Children in the Northern Territory are four times more likely than the rest of the nation to have contact with the child protection system, a Productivity Commission report has found.
The number remained extremely high despite well above half a billion dollars being spent per year by the Commonwealth and NT Government, the draft report on Expenditure on Children in the NT released on Thursday said.
About 27 per cent of children lived in areas with high levels of socio-economic disadvantage, far higher than the national average.
About 42 per cent of the 63,000 children living in the NT are Aboriginal.
The risk of harm was exacerbated by higher poverty, unemployment, overcrowding, mental health issues, substance abuse and family violence.
In 2018/19, governments collectively spent about $538 million, through nine funding agencies and more than 700 grants to over 500 service providers.
But significant taxpayer funds were wasted because the Commonwealth and NT made funding decisions in relative isolation which lead to "fragmentation, inefficiencies in service delivery, and significant overlap in expenditure effort", the report found.
One example was the North Australian Aboriginal Justice Agency receiving funding in 2018/19 from 11 different grants totalling $6.5 million from the Department of Prime Minister and Cabinet - all for the provision of legal services in the NT.

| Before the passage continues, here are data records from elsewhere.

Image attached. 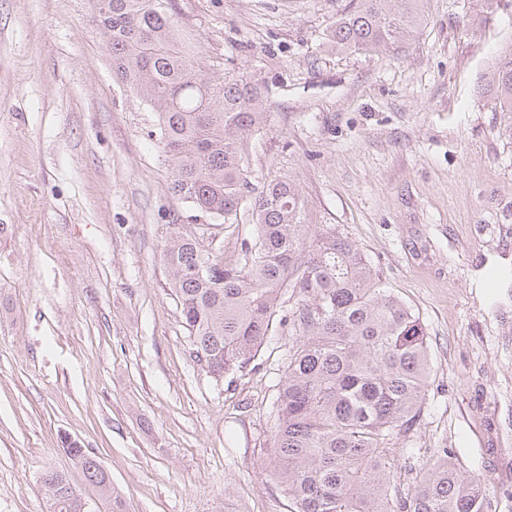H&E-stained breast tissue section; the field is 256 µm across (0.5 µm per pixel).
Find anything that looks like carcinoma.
<instances>
[{
  "label": "carcinoma",
  "mask_w": 512,
  "mask_h": 512,
  "mask_svg": "<svg viewBox=\"0 0 512 512\" xmlns=\"http://www.w3.org/2000/svg\"><path fill=\"white\" fill-rule=\"evenodd\" d=\"M94 0L112 72L159 114L157 149L174 171L172 196L226 224L249 203L256 233L237 261L202 251L173 227L164 249L191 355L218 380L247 369L274 327L280 292L298 306L288 322L299 344L278 383L268 448L270 473L292 512H486L481 482L439 457L412 489L395 482L390 441L421 420L431 354L420 318L381 287L370 262L336 234L303 249L304 200L282 176L247 198L248 139L264 120L265 95L244 77L209 78L181 39L170 0ZM424 0H353L326 34L341 51L397 50L413 36ZM489 91L512 112V46L500 50ZM207 263L199 276L195 269ZM86 481L123 512L98 458L71 443ZM42 476L50 512H88L65 474Z\"/></svg>",
  "instance_id": "cac0c4a2"
}]
</instances>
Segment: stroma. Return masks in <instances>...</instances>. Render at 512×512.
Masks as SVG:
<instances>
[{
  "instance_id": "obj_1",
  "label": "stroma",
  "mask_w": 512,
  "mask_h": 512,
  "mask_svg": "<svg viewBox=\"0 0 512 512\" xmlns=\"http://www.w3.org/2000/svg\"><path fill=\"white\" fill-rule=\"evenodd\" d=\"M347 0H171L207 76L267 90L251 187L290 177L305 245L353 241L419 315L432 372L420 426L392 440L401 487L448 456L512 512V112L486 90L512 0H425L397 56L339 53ZM93 0H0V512H48L44 469L108 512H290L267 468L271 404L298 338L275 325L244 372L194 362L163 258L173 197L158 114L112 75ZM68 454L81 468L86 481L94 487L100 496L109 504L110 512H123V504L120 495L112 488V481H108L100 470L97 462H100L93 453L85 448H78L71 443L66 448Z\"/></svg>"
}]
</instances>
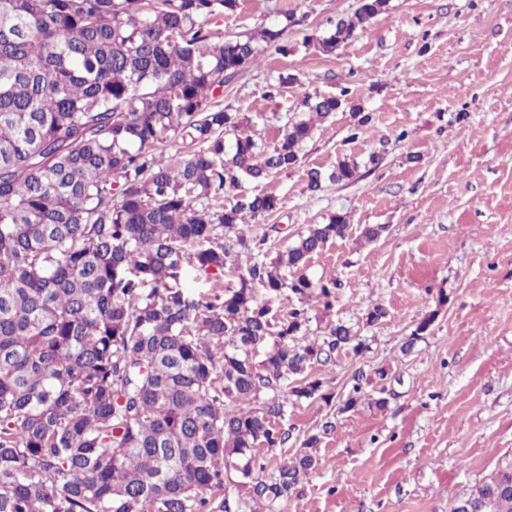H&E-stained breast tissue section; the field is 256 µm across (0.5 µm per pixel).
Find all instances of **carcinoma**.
<instances>
[{
  "instance_id": "carcinoma-1",
  "label": "carcinoma",
  "mask_w": 512,
  "mask_h": 512,
  "mask_svg": "<svg viewBox=\"0 0 512 512\" xmlns=\"http://www.w3.org/2000/svg\"><path fill=\"white\" fill-rule=\"evenodd\" d=\"M360 0L332 54L386 10ZM239 0H0V512H278L319 462L328 420L272 469L255 450L286 444L288 402L330 399L312 374L364 344L345 322L307 341L306 275L346 235L336 214L270 260L247 218L282 208L249 194L297 167L314 129L349 111V139L371 116L347 98L307 96L272 144L218 105L224 85L288 26L224 38L214 21ZM295 78L281 75L274 102ZM347 158L306 170L307 188L351 182ZM237 281L224 298L181 287L187 269ZM262 288L295 294L278 316ZM369 397L387 406L385 370ZM248 490L232 496L229 474ZM474 512H512V460L466 495Z\"/></svg>"
}]
</instances>
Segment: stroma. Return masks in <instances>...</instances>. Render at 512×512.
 Masks as SVG:
<instances>
[{
  "label": "stroma",
  "instance_id": "obj_1",
  "mask_svg": "<svg viewBox=\"0 0 512 512\" xmlns=\"http://www.w3.org/2000/svg\"><path fill=\"white\" fill-rule=\"evenodd\" d=\"M358 0H239L218 24L225 36L291 23L287 54H262L224 86V106L271 143L280 118L305 96L339 94L372 119L351 136L349 113L317 125L298 168L248 192L282 199L248 224L267 233L266 258L311 224L345 215V237L313 256L307 275L338 282L330 312L311 301L308 338L328 321L357 330L364 351L313 373L331 402L289 405L293 437L334 419L318 469L283 512H450L512 459V0H390L387 12L335 53L304 44L328 35ZM297 81L279 105L264 96L279 75ZM358 165L355 181L307 190L305 169ZM385 230L361 240L365 225ZM381 304L387 317L366 325ZM410 352L401 347L426 316ZM385 369L388 404L342 413L355 374Z\"/></svg>",
  "mask_w": 512,
  "mask_h": 512
}]
</instances>
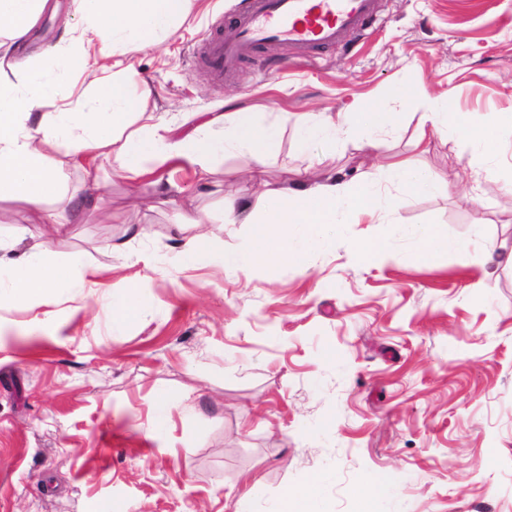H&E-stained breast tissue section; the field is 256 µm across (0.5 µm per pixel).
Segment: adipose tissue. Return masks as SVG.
Returning a JSON list of instances; mask_svg holds the SVG:
<instances>
[{
	"label": "adipose tissue",
	"instance_id": "ef3b65f1",
	"mask_svg": "<svg viewBox=\"0 0 512 512\" xmlns=\"http://www.w3.org/2000/svg\"><path fill=\"white\" fill-rule=\"evenodd\" d=\"M82 30L59 56L56 70L41 68L34 56L21 54L47 6V0H0V199L24 201L39 223L64 234L67 225L57 213L47 210L55 200L73 218H80L91 199L70 192L60 181L50 153L84 155L111 162L114 172L128 177L147 173L149 166L175 160L190 168L198 184H208L219 156L237 153L261 166L277 146L283 123L263 122L254 112H207L188 117V131L158 122L145 105L151 90L142 86L131 94L126 84L129 70L118 49L132 46L158 51L177 31L189 11L191 0H78ZM12 72L14 81L4 80ZM85 77L88 84L75 93L69 76ZM401 103L420 108L417 145L429 137L452 130L475 151H495V133L512 126V113L485 112L475 115L454 112L447 99L431 101L425 94H404ZM39 113L37 135L25 132L26 121ZM294 125L304 139L321 132L357 141L362 148L379 147L378 131L396 127L400 113L374 109L351 115L294 114ZM395 185L392 194L382 193L373 181L361 177L343 181L333 176L306 179L282 190L266 185L258 202L230 200L225 221L249 224L254 242L247 248L223 253L224 267L237 272L257 266L308 267L312 258L327 248L344 225L359 215L382 212L394 216L403 196H428L438 188L434 173L395 159L386 166ZM200 215H179L173 261L189 268L208 255L214 246L201 233ZM399 235L416 244L413 257L430 263L442 253H469L475 239L449 238L441 224H404ZM7 276L14 301L50 307L65 295L97 291L91 269L78 258L57 259L47 247L29 245L22 239L0 238V276Z\"/></svg>",
	"mask_w": 512,
	"mask_h": 512
}]
</instances>
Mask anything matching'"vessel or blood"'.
Returning <instances> with one entry per match:
<instances>
[{
    "mask_svg": "<svg viewBox=\"0 0 512 512\" xmlns=\"http://www.w3.org/2000/svg\"><path fill=\"white\" fill-rule=\"evenodd\" d=\"M380 7V0H252L228 34L206 38L201 56L220 79L263 47L316 53L359 33Z\"/></svg>",
    "mask_w": 512,
    "mask_h": 512,
    "instance_id": "obj_1",
    "label": "vessel or blood"
}]
</instances>
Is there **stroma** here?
Here are the masks:
<instances>
[{
    "label": "stroma",
    "instance_id": "obj_1",
    "mask_svg": "<svg viewBox=\"0 0 512 512\" xmlns=\"http://www.w3.org/2000/svg\"><path fill=\"white\" fill-rule=\"evenodd\" d=\"M32 33L42 65L78 34L77 0H48ZM248 0H193L158 51H129L131 85L148 81L162 121L224 111L390 109L401 94H451L457 112L512 113V0H382L367 31L301 58L288 48L244 59L224 81L196 48ZM418 118L385 130L381 151L348 142L302 151L293 127L261 172L225 156L208 187L169 163L144 179L101 173V214L49 248L81 254L108 293L70 295L33 326L0 304V512H277L284 490L316 486L321 512H359L370 477L376 512H512V127L486 158L455 134L412 142ZM399 155L441 189L405 200L406 224L478 237L469 254L416 262L413 241L362 217L310 268L225 270L221 248L251 229L223 202L257 201L306 169L384 179ZM203 214L217 245L175 270L176 214ZM133 225L146 236L130 238ZM391 236L389 258L362 264L352 244ZM137 285L148 316L113 325L110 295ZM169 394L163 430L156 402Z\"/></svg>",
    "mask_w": 512,
    "mask_h": 512
}]
</instances>
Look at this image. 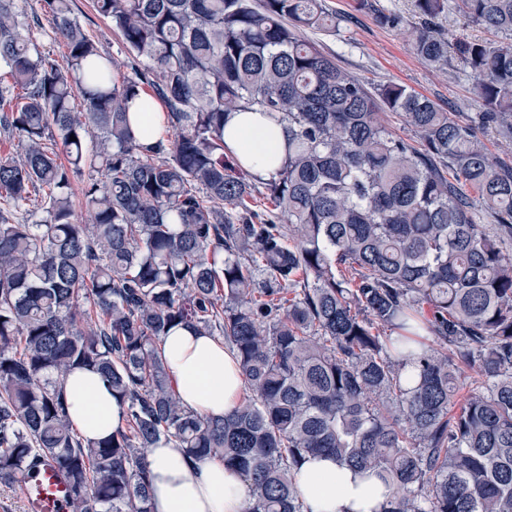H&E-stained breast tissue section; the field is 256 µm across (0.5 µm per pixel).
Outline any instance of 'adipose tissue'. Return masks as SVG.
<instances>
[{
	"label": "adipose tissue",
	"mask_w": 512,
	"mask_h": 512,
	"mask_svg": "<svg viewBox=\"0 0 512 512\" xmlns=\"http://www.w3.org/2000/svg\"><path fill=\"white\" fill-rule=\"evenodd\" d=\"M224 140L246 170L266 178L278 165L284 133L263 113L234 112L226 117ZM161 348L185 408L217 418L240 403L241 368L223 341L180 326ZM64 390L70 419L83 437L103 438L119 426V404L97 373L75 371ZM147 460L152 512H245L251 499L249 481L221 459L191 458L171 442L148 449ZM295 480L303 512H384L392 497L378 474L324 455L309 456Z\"/></svg>",
	"instance_id": "1"
}]
</instances>
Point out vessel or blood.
I'll list each match as a JSON object with an SVG mask.
<instances>
[{
	"label": "vessel or blood",
	"instance_id": "1",
	"mask_svg": "<svg viewBox=\"0 0 512 512\" xmlns=\"http://www.w3.org/2000/svg\"><path fill=\"white\" fill-rule=\"evenodd\" d=\"M27 512H70V487L56 464L42 461L22 481Z\"/></svg>",
	"mask_w": 512,
	"mask_h": 512
}]
</instances>
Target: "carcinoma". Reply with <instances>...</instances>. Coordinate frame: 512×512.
<instances>
[{
    "label": "carcinoma",
    "mask_w": 512,
    "mask_h": 512,
    "mask_svg": "<svg viewBox=\"0 0 512 512\" xmlns=\"http://www.w3.org/2000/svg\"><path fill=\"white\" fill-rule=\"evenodd\" d=\"M43 2L64 68L0 0V133L21 149L0 155V199L25 214L0 210V485L48 458L73 512H151L147 449L174 441L241 472L246 512H302L310 454L383 476L384 512H512V165L473 124L402 84L368 87L306 39L340 28L323 0H96L132 56L120 80L71 0ZM414 3L415 54L454 52L480 122L512 134V0H455L500 45L450 43L434 25L447 0ZM148 92L165 122L145 146L129 105ZM240 111L285 133L262 190L224 143ZM179 326L238 357L246 395L222 418L174 390L160 342ZM76 369L120 404L107 438L69 417ZM468 369L484 383L459 405Z\"/></svg>",
    "instance_id": "cac0c4a2"
}]
</instances>
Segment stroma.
<instances>
[{"mask_svg": "<svg viewBox=\"0 0 512 512\" xmlns=\"http://www.w3.org/2000/svg\"><path fill=\"white\" fill-rule=\"evenodd\" d=\"M326 0L341 15V32L332 35L306 31L325 53L337 56L340 65L369 87L394 81L416 90L453 112L463 121L475 120L482 106L473 93L474 78L456 56L443 66H432L417 57L408 41L413 28L420 26L413 0ZM74 16L96 43L101 53L112 59L119 74L130 71L131 57L111 22L94 8L93 0H71ZM15 9L28 18L31 38L58 65H65L67 49L46 19L42 0H15ZM397 16L394 25H385L381 15Z\"/></svg>", "mask_w": 512, "mask_h": 512, "instance_id": "stroma-1", "label": "stroma"}]
</instances>
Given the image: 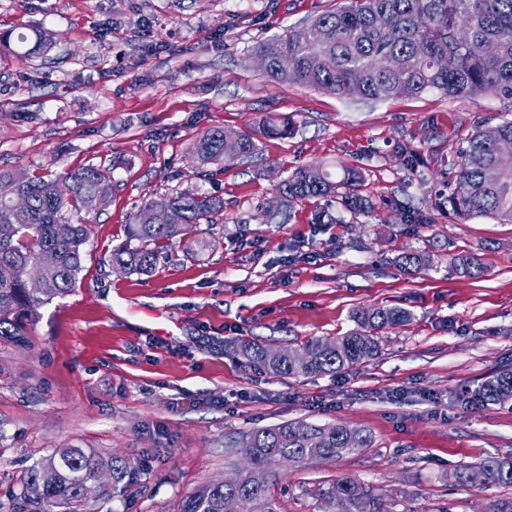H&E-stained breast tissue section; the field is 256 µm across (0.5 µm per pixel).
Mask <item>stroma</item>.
Here are the masks:
<instances>
[{
	"mask_svg": "<svg viewBox=\"0 0 512 512\" xmlns=\"http://www.w3.org/2000/svg\"><path fill=\"white\" fill-rule=\"evenodd\" d=\"M343 0H0V32L46 31L23 59L0 44V168L110 171L111 202L87 215L75 289L44 305L23 342L0 339V512H26V470L61 448L136 470L84 512H178L199 486L245 464L226 443L283 422H339L371 447L271 468L279 512H322L318 489L376 486L385 512H487L512 497L454 474L512 455V401L471 408L463 392L512 367V223L463 219L444 199L476 128L512 121V99L436 91L340 97L268 78L259 43ZM288 120L255 157L204 162L197 138ZM361 170L364 211L337 197L277 202L294 170ZM224 200V219L161 251L148 274L113 267L138 207L180 192ZM404 253L426 256L412 270ZM466 257L477 274L460 272ZM410 319L338 374L263 373L225 352L356 331L362 308Z\"/></svg>",
	"mask_w": 512,
	"mask_h": 512,
	"instance_id": "35a3bbf8",
	"label": "stroma"
}]
</instances>
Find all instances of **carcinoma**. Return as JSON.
I'll return each instance as SVG.
<instances>
[{
    "instance_id": "1",
    "label": "carcinoma",
    "mask_w": 512,
    "mask_h": 512,
    "mask_svg": "<svg viewBox=\"0 0 512 512\" xmlns=\"http://www.w3.org/2000/svg\"><path fill=\"white\" fill-rule=\"evenodd\" d=\"M308 38L285 30L259 44L257 53L268 60L265 74L281 82L312 87L338 96L385 100L437 91L450 97L495 94L512 99V0H344V6L322 13L305 25ZM497 137L484 130L470 135L456 154V182L466 183L464 196L451 193L448 203L464 217L494 216L512 222V168L502 167L512 151V121L495 127ZM258 150L255 137L240 134L224 139L213 128L194 144L203 161H226ZM109 181L105 170L94 166L50 174L0 171V266L17 269L11 281L0 280V337L23 341L27 328L39 318V309L75 288L83 270L88 227L82 215L105 208L110 197L99 193ZM363 178L343 167L334 175L319 165L297 169L281 182L278 191L295 201L340 194L353 212L365 206ZM27 196L17 210L11 198ZM180 221H168L153 203L142 205L127 225L125 240L112 250V264L128 272L146 274L155 267L166 243L214 224L224 216L223 198L208 193L184 192L166 199ZM51 251L56 262L43 269V287L29 291L23 269L40 262ZM361 331L334 340L316 339L288 350V358L274 360L270 347L244 341L231 349L276 376L302 377L337 373L378 355L374 333L400 325L409 314L400 308H367L356 313ZM512 400V369L503 370L470 392L468 403L478 407ZM372 436L341 423L287 422L254 430L238 447L251 464L268 469L275 461L295 456L299 461L339 458L369 448ZM108 469L112 486L129 483L133 472L117 456L104 458L81 448H61L29 468L21 498L32 506L68 505L79 512L89 501L106 494L97 473ZM488 482L512 487V456L489 457L479 464ZM336 512H380L378 498L366 484L340 478L319 493ZM179 512H278L271 485L255 486L251 475L240 473L237 483L218 481L197 488L181 503Z\"/></svg>"
}]
</instances>
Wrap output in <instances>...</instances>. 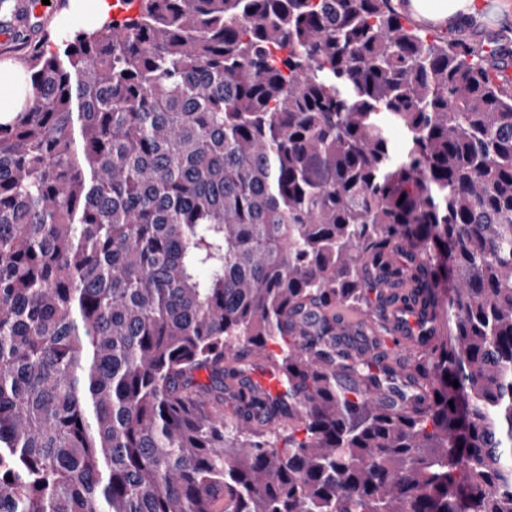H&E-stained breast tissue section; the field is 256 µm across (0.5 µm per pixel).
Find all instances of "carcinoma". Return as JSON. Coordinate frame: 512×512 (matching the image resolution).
<instances>
[{"label":"carcinoma","instance_id":"carcinoma-1","mask_svg":"<svg viewBox=\"0 0 512 512\" xmlns=\"http://www.w3.org/2000/svg\"><path fill=\"white\" fill-rule=\"evenodd\" d=\"M134 1L33 51L0 123V512H512L493 56L396 0ZM364 258L434 308L409 410L331 368Z\"/></svg>","mask_w":512,"mask_h":512}]
</instances>
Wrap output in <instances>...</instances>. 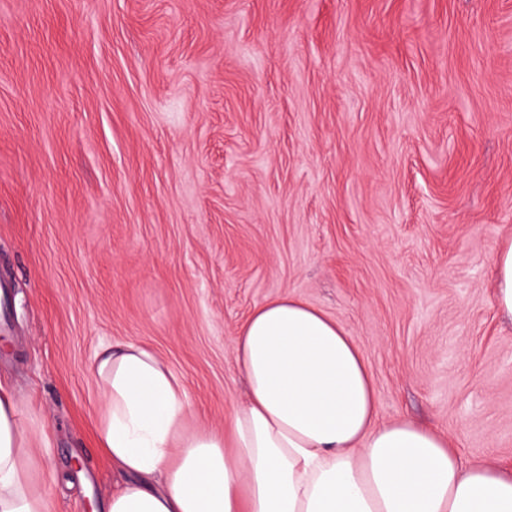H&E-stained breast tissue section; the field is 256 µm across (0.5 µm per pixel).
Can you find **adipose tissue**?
I'll return each instance as SVG.
<instances>
[{
  "label": "adipose tissue",
  "mask_w": 512,
  "mask_h": 512,
  "mask_svg": "<svg viewBox=\"0 0 512 512\" xmlns=\"http://www.w3.org/2000/svg\"><path fill=\"white\" fill-rule=\"evenodd\" d=\"M492 267L496 310L512 320V238ZM233 342L248 390L220 435L188 429L183 386L152 349L97 353V443L123 477L101 512H512L511 466L467 464L446 435L379 422L360 348L321 310L276 298ZM30 432L0 379V512H50Z\"/></svg>",
  "instance_id": "ef3b65f1"
}]
</instances>
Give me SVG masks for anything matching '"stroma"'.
<instances>
[{"mask_svg":"<svg viewBox=\"0 0 512 512\" xmlns=\"http://www.w3.org/2000/svg\"><path fill=\"white\" fill-rule=\"evenodd\" d=\"M511 236L512 0H0V377L50 512L120 480L103 345L154 349L220 434L280 296L353 337L380 421L511 465ZM492 267L497 313L512 320V237L495 250Z\"/></svg>","mask_w":512,"mask_h":512,"instance_id":"35a3bbf8","label":"stroma"}]
</instances>
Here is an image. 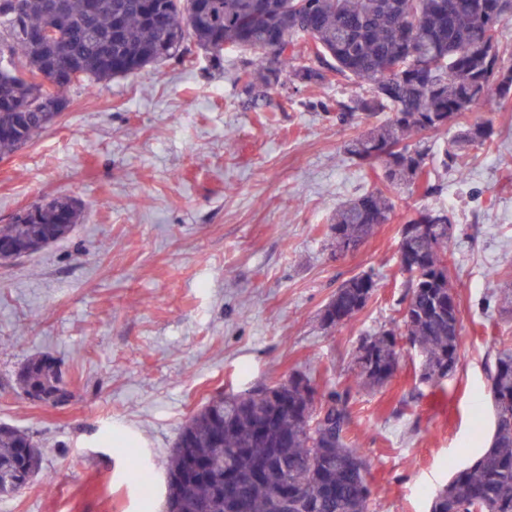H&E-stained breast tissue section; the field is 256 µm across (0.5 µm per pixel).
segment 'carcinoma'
Listing matches in <instances>:
<instances>
[{
  "instance_id": "carcinoma-1",
  "label": "carcinoma",
  "mask_w": 512,
  "mask_h": 512,
  "mask_svg": "<svg viewBox=\"0 0 512 512\" xmlns=\"http://www.w3.org/2000/svg\"><path fill=\"white\" fill-rule=\"evenodd\" d=\"M57 0H0V159L17 152L54 123L71 89L89 90L117 76L176 60L191 46L223 60L224 51L252 58L236 74L254 100L298 83L322 85L329 77L357 87L348 101L320 103L349 120L373 112L390 116L350 139L346 153L378 163L385 189L345 202L331 218L336 245L354 249L389 219L385 190L430 193L429 155L409 143L415 134L456 128L444 164L493 142L492 122L463 123L480 103L512 100V55L500 50L512 22V0H63L55 38L30 35L54 18ZM193 12L189 30L183 29ZM123 23L114 33L117 16ZM69 197L36 217L0 225V254L22 246L33 254L66 238L81 219L64 225ZM448 210L423 208L407 220L425 224ZM450 234L401 235L399 262L408 275L404 335L417 351L420 380L434 387L459 362L461 310L448 262ZM376 288L369 273L337 288L322 322L338 325L361 311ZM399 332L382 329L365 338L353 373L363 387L384 385L394 374ZM25 393L53 403L66 394L49 356L27 363ZM277 397L258 388L246 396L219 392L184 424L169 467L166 512H225L224 489L233 485L240 512H368L373 495L362 448L350 440L348 392L316 400V389L297 373L276 384ZM489 396L494 412L490 445L458 470L433 497L430 512H512V336L499 339ZM31 436L0 423V497L21 491L41 467Z\"/></svg>"
}]
</instances>
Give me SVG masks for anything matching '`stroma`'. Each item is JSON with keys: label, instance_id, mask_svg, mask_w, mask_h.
<instances>
[{"label": "stroma", "instance_id": "stroma-1", "mask_svg": "<svg viewBox=\"0 0 512 512\" xmlns=\"http://www.w3.org/2000/svg\"><path fill=\"white\" fill-rule=\"evenodd\" d=\"M247 57L228 51L218 63L195 48L180 65L74 87L51 127L0 159V224L47 197L84 204L67 238L0 264V422L28 432L43 455L0 512H165L173 446L206 399L298 372L312 373L321 395L350 389L369 512H430L436 491L489 445V369L497 338L512 336V311L488 277L512 267V103L467 113L491 120L495 136L465 154L464 172L440 163L452 132L425 135L441 194H393L389 221L339 255L328 218L383 182L343 152L366 121L342 124L314 103L355 87L295 84L254 107L235 82ZM424 206L453 213L457 371L446 395L433 394L407 347L383 386L355 387L360 342L403 328L398 240ZM368 271L367 305L324 327L337 287ZM41 355L58 363L63 405L16 383ZM135 468L151 473L149 492L131 480Z\"/></svg>", "mask_w": 512, "mask_h": 512}]
</instances>
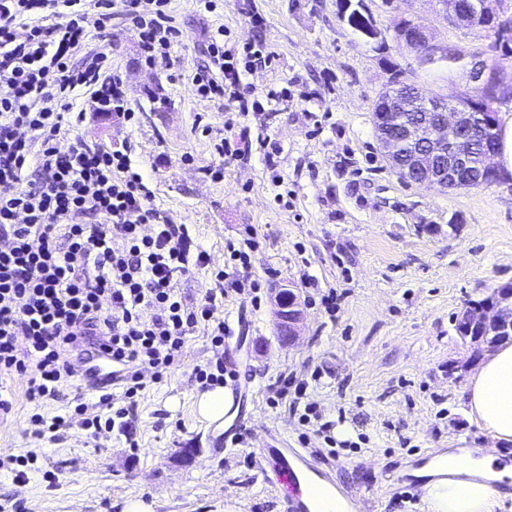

There was some goodwill and good practice but a fundamental change in approach was needed to better coordinate funding decisions between the two governments, Productivity Commission Chair Michael Brennan said.
"Governments are operating in isolation. We saw too many examples where one agency didn't know what others were doing," he said.
"The system is so fragmented that governments can't know where all relevant services are being delivered and whether they're having an impact on the lives of children and families.
"There are overlaps, gaps and duplication in services."
There should be external oversight of the reforms by NT Children's Commissioner Colleen Gwynne, it said.
The report recommended local communities work with regional government staff to decide what they needed with "fewer decisions made in Canberra and Darwin".
"Grants are too short and too uncertain. Longer contracts and more certain funding is needed to deliver children and family services in the Northern Territory," Mr Brennan said.
The study originated from the Royal Commission into the Protection and Detention of Children in the Northern Territory, which followed the airing in 2016 on ABC's Four Corners of violence by guards against youths at the Don Dale Detention Centre.